The Houston Chronicle published a report that Oklahoma and Texas, the heart and soul — and money — of the Big 12 were investigating whether the SEC would be interested in them should they choose to leave the Big 12.

Since 1996, when the Big 12 was formed, Oklahoma has won 14 titles in football and Texas is second to them with three.

According to the Chronicle’s report, the SEC could announce “within two weeks” the addition of the Longhorns and Sooners to what already is college football’s premier conference.

At SEC Media Day, conference commissioner Greg Sankey refused comment on the report, which is certainly not a denial.

If true, it could mean that the entire college football landscape may be come crashing down for that would lead to so many other changes at a time when the sport is undergoing a complete overhaul in its culture.

The sport is toying with expanding from a four-team to a 12-team playoff to begin after the 2022 season and has just lost a lawsuit that allows its players to benefit financially from their name, image and likeness.

Now the stability of the conference structure was being put under pressure, more than what it seems to be at first glance.

To begin with, the Oklahoma Legislature previously passed a resolution that Oklahoma could not go anywhere without Oklahoma State also being involved the proceedings.

There is not only that complication. Texas A&M apparently is not thrilled with the thought of Texas joining the conference.’s Dennis Dodd spoke with A&M athletic director Ross Bjork.

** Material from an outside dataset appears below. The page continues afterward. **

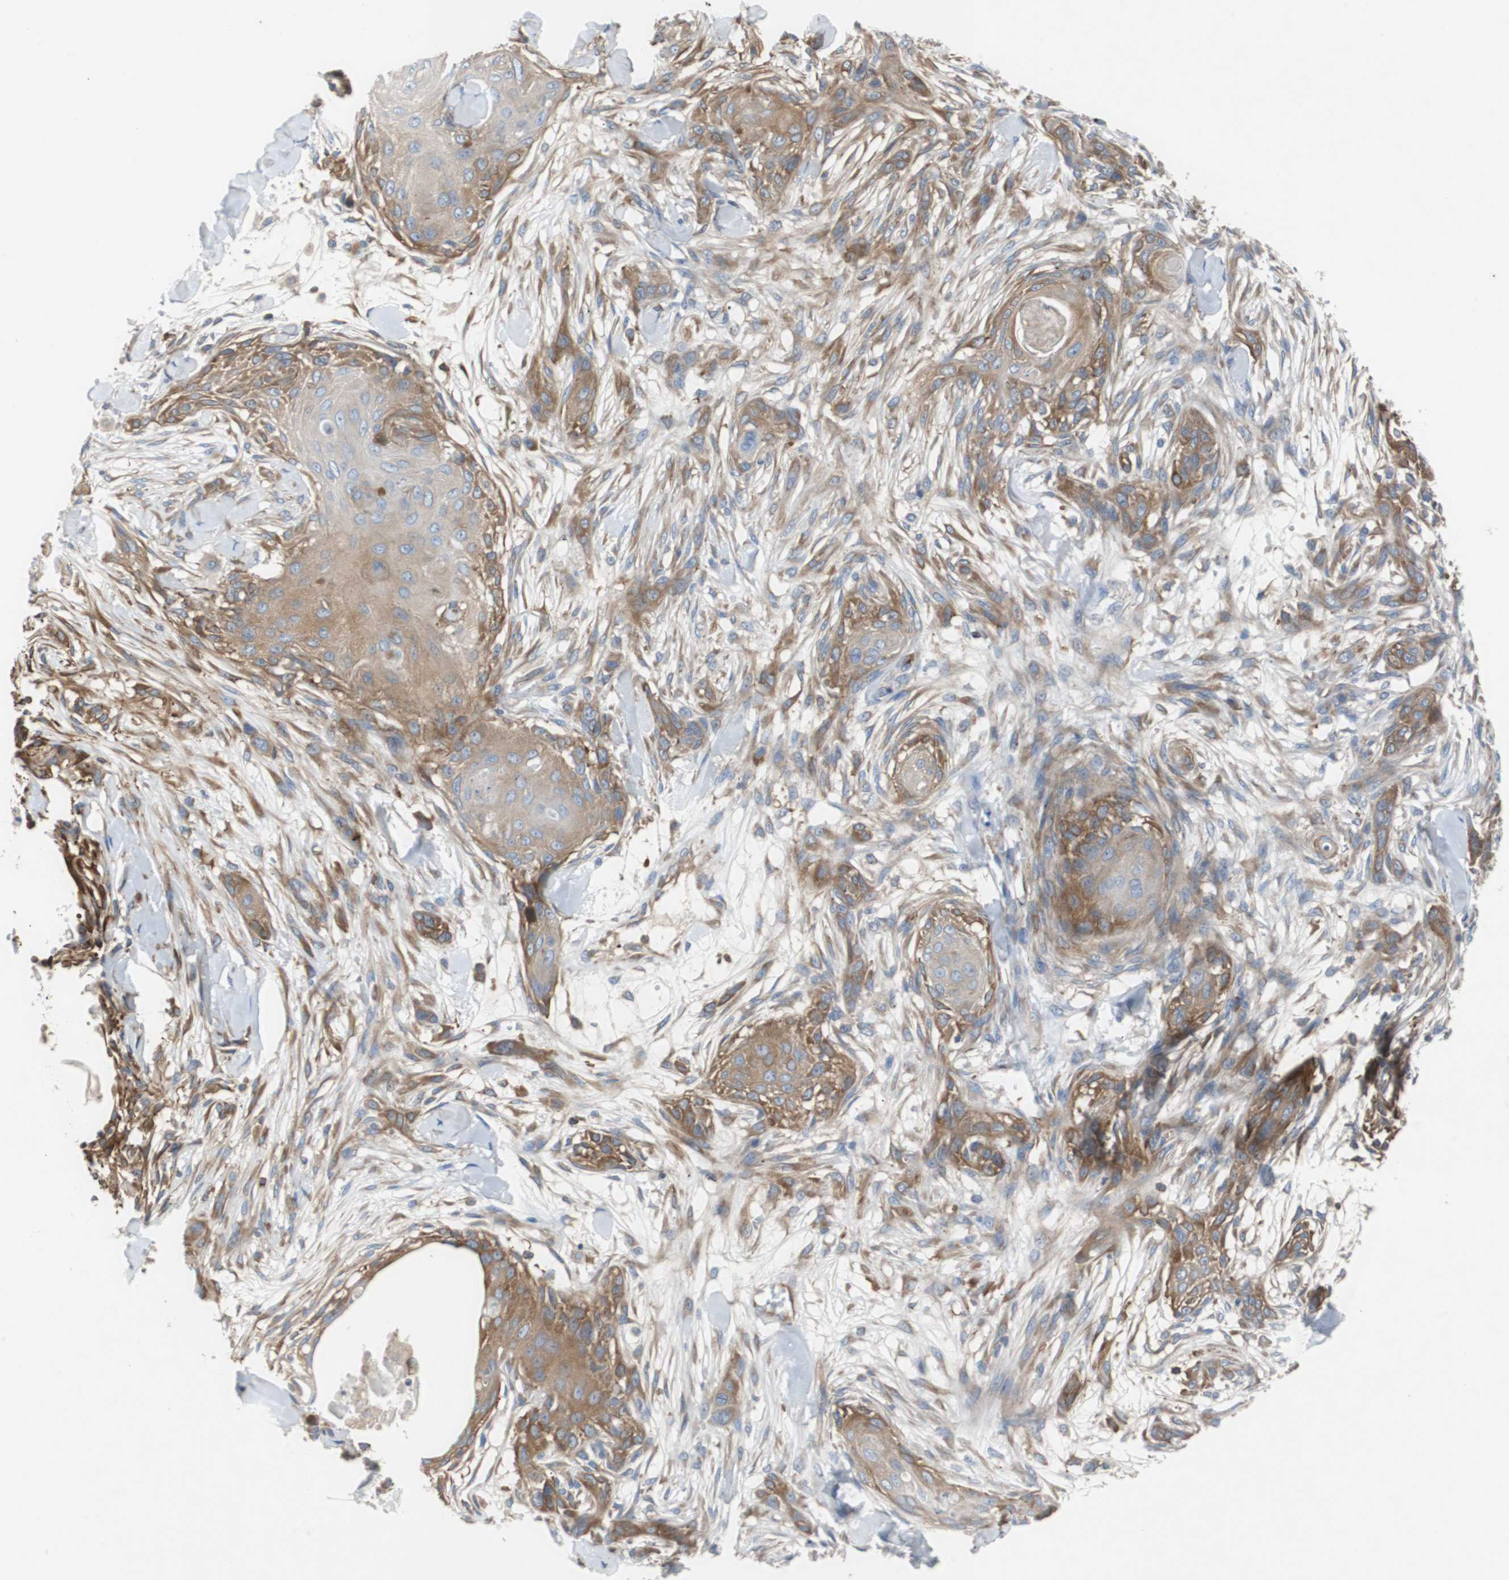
{"staining": {"intensity": "moderate", "quantity": "25%-75%", "location": "cytoplasmic/membranous"}, "tissue": "skin cancer", "cell_type": "Tumor cells", "image_type": "cancer", "snomed": [{"axis": "morphology", "description": "Squamous cell carcinoma, NOS"}, {"axis": "topography", "description": "Skin"}], "caption": "Skin squamous cell carcinoma stained for a protein (brown) exhibits moderate cytoplasmic/membranous positive staining in approximately 25%-75% of tumor cells.", "gene": "GYS1", "patient": {"sex": "female", "age": 59}}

“I haven’t read the article, but if you’re asking me to kind of comment on college athletics, it’s changing,” Bjork told Dodd. “So, what does that look like? I don’t know. ... We want to be the only SEC program in the state of Texas. There’s a reason Texas A&M left the Big 12: to stand alone to have our own identity.”

And Texas A&M football coach Jimbo Fisher, when told the two schools might like to join the SEC, replied:

“I bet they would.”

A 10-team league, the Big 12 suddenly would be down to just seven teams and without much national prestige at all.

Certainly West Virginia would not want to be a part of a Big 12 Conference without its two power teams. Losing them would force the league to scramble for replacements and to work out new deals with television networks and possibly set up a game of musical chairs among the conferences as teams scramble for position.

Also, if true, it would show once again how little control the NCAA has over the sport that provides the bulk of income for the schools who make up the membership.